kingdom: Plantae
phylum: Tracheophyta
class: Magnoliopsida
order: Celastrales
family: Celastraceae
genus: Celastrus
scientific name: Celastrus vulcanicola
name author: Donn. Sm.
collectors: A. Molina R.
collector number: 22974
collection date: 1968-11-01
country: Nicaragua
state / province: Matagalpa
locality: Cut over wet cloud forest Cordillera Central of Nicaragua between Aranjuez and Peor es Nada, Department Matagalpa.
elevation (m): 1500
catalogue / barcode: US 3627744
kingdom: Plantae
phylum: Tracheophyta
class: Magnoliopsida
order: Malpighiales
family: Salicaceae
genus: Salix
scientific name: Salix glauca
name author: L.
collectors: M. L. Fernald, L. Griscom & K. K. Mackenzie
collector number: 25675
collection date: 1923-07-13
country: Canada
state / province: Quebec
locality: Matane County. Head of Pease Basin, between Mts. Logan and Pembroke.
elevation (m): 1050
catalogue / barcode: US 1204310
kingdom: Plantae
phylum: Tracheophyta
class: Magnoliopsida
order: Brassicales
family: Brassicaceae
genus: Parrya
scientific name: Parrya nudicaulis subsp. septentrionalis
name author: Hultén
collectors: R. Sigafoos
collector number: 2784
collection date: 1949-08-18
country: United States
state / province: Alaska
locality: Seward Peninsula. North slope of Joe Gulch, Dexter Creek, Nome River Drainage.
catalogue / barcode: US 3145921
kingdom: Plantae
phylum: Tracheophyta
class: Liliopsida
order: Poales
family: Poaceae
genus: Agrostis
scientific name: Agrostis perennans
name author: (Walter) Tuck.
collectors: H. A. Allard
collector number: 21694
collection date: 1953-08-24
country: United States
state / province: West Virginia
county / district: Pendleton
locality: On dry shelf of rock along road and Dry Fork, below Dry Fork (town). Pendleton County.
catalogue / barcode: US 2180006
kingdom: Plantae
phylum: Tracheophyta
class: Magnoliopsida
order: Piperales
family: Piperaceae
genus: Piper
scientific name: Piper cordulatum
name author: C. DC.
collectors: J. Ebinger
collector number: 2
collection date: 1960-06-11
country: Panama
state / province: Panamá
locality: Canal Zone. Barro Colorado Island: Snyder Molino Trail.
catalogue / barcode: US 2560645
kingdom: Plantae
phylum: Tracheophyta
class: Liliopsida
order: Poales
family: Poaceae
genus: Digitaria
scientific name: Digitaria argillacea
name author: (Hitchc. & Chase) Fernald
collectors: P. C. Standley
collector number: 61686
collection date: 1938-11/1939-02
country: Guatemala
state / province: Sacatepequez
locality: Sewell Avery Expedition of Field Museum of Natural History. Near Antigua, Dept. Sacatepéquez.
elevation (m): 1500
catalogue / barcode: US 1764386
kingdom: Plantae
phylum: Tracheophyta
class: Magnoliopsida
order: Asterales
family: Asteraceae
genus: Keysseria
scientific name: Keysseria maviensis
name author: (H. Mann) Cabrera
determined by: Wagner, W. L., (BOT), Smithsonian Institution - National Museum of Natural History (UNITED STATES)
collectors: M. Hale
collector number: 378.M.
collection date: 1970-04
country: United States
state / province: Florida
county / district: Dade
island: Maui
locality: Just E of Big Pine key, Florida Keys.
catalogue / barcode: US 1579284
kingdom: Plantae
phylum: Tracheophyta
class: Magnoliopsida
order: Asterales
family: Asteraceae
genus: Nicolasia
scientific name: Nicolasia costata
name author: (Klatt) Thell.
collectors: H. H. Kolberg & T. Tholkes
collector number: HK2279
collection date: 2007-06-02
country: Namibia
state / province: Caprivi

+---+

◆ **Testo del compito**
Riscrivi tutti i record qui sopra come CSV a due colonne, "etichetta" e "valore", con una riga per ogni etichetta accanto al suo valore. Racchiudi ogni campo tra virgolette e sostituisci gli a capo con spazi.

◆ **Risultato atteso**
etichetta,valore
"kingdom:","Plantae"
"phylum:","Tracheophyta"
"class:","Magnoliopsida"
"order:","Celastrales"
"family:","Celastraceae"
"genus:","Celastrus"
"scientific name:","Celastrus vulcanicola"
"name author:","Donn. Sm."
"collectors:","A. Molina R."
"collector number:","22974"
"collection date:","1968-11-01"
"country:","Nicaragua"
"state / province:","Matagalpa"
"locality:","Cut over wet cloud forest Cordillera Central of Nicaragua between Aranjuez and Peor es Nada, Department Matagalpa."
"elevation (m):","1500"
"catalogue / barcode:","US 3627744"
"kingdom:","Plantae"
"phylum:","Tracheophyta"
"class:","Magnoliopsida"
"order:","Malpighiales"
"family:","Salicaceae"
"genus:","Salix"
"scientific name:","Salix glauca"
"name author:","L."
"collectors:","M. L. Fernald, L. Griscom & K. K. Mackenzie"
"collector number:","25675"
"collection date:","1923-07-13"
"country:","Canada"
"state / province:","Quebec"
"locality:","Matane County. Head of Pease Basin, between Mts. Logan and Pembroke."
"elevation (m):","1050"
"catalogue / barcode:","US 1204310"
"kingdom:","Plantae"
"phylum:","Tracheophyta"
"class:","Magnoliopsida"
"order:","Brassicales"
"family:","Brassicaceae"
"genus:","Parrya"
"scientific name:","Parrya nudicaulis subsp. septentrionalis"
"name author:","Hultén"
"collectors:","R. Sigafoos"
"collector number:","2784"
"collection date:","1949-08-18"
"country:","United States"
"state / province:","Alaska"
"locality:","Seward Peninsula. North slope of Joe Gulch, Dexter Creek, Nome River Drainage."
"catalogue / barcode:","US 3145921"
"kingdom:","Plantae"
"phylum:","Tracheophyta"
"class:","Liliopsida"
"order:","Poales"
"family:","Poaceae"
"genus:","Agrostis"
"scientific name:","Agrostis perennans"
"name author:","(Walter) Tuck."
"collectors:","H. A. Allard"
"collector number:","21694"
"collection date:","1953-08-24"
"country:","United States"
"state / province:","West Virginia"
"county / district:","Pendleton"
"locality:","On dry shelf of rock along road and Dry Fork, below Dry Fork (town). Pendleton County."
"catalogue / barcode:","US 2180006"
"kingdom:","Plantae"
"phylum:","Tracheophyta"
"class:","Magnoliopsida"
"order:","Piperales"
"family:","Piperaceae"
"genus:","Piper"
"scientific name:","Piper cordulatum"
"name author:","C. DC."
"collectors:","J. Ebinger"
"collector number:","2"
"collection date:","1960-06-11"
"country:","Panama"
"state / province:","Panamá"
"locality:","Canal Zone. Barro Colorado Island: Snyder Molino Trail."
"catalogue / barcode:","US 2560645"
"kingdom:","Plantae"
"phylum:","Tracheophyta"
"class:","Liliopsida"
"order:","Poales"
"family:","Poaceae"
"genus:","Digitaria"
"scientific name:","Digitaria argillacea"
"name author:","(Hitchc. & Chase) Fernald"
"collectors:","P. C. Standley"
"collector number:","61686"
"collection date:","1938-11/1939-02"
"country:","Guatemala"
"state / province:","Sacatepequez"
"locality:","Sewell Avery Expedition of Field Museum of Natural History. Near Antigua, Dept. Sacatepéquez."
"elevation (m):","1500"
"catalogue / barcode:","US 1764386"
"kingdom:","Plantae"
"phylum:","Tracheophyta"
"class:","Magnoliopsida"
"order:","Asterales"
"family:","Asteraceae"
"genus:","Keysseria"
"scientific name:","Keysseria maviensis"
"name author:","(H. Mann) Cabrera"
"determined by:","Wagner, W. L., (BOT), Smithsonian Institution - National Museum of Natural History (UNITED STATES)"
"collectors:","M. Hale"
"collector number:","378.M."
"collection date:","1970-04"
"country:","United States"
"state / province:","Florida"
"county / district:","Dade"
"island:","Maui"
"locality:","Just E of Big Pine key, Florida Keys."
"catalogue / barcode:","US 1579284"
"kingdom:","Plantae"
"phylum:","Tracheophyta"
"class:","Magnoliopsida"
"order:","Asterales"
"family:","Asteraceae"
"genus:","Nicolasia"
"scientific name:","Nicolasia costata"
"name author:","(Klatt) Thell."
"collectors:","H. H. Kolberg & T. Tholkes"
"collector number:","HK2279"
"collection date:","2007-06-02"
"country:","Namibia"
"state / province:","Caprivi"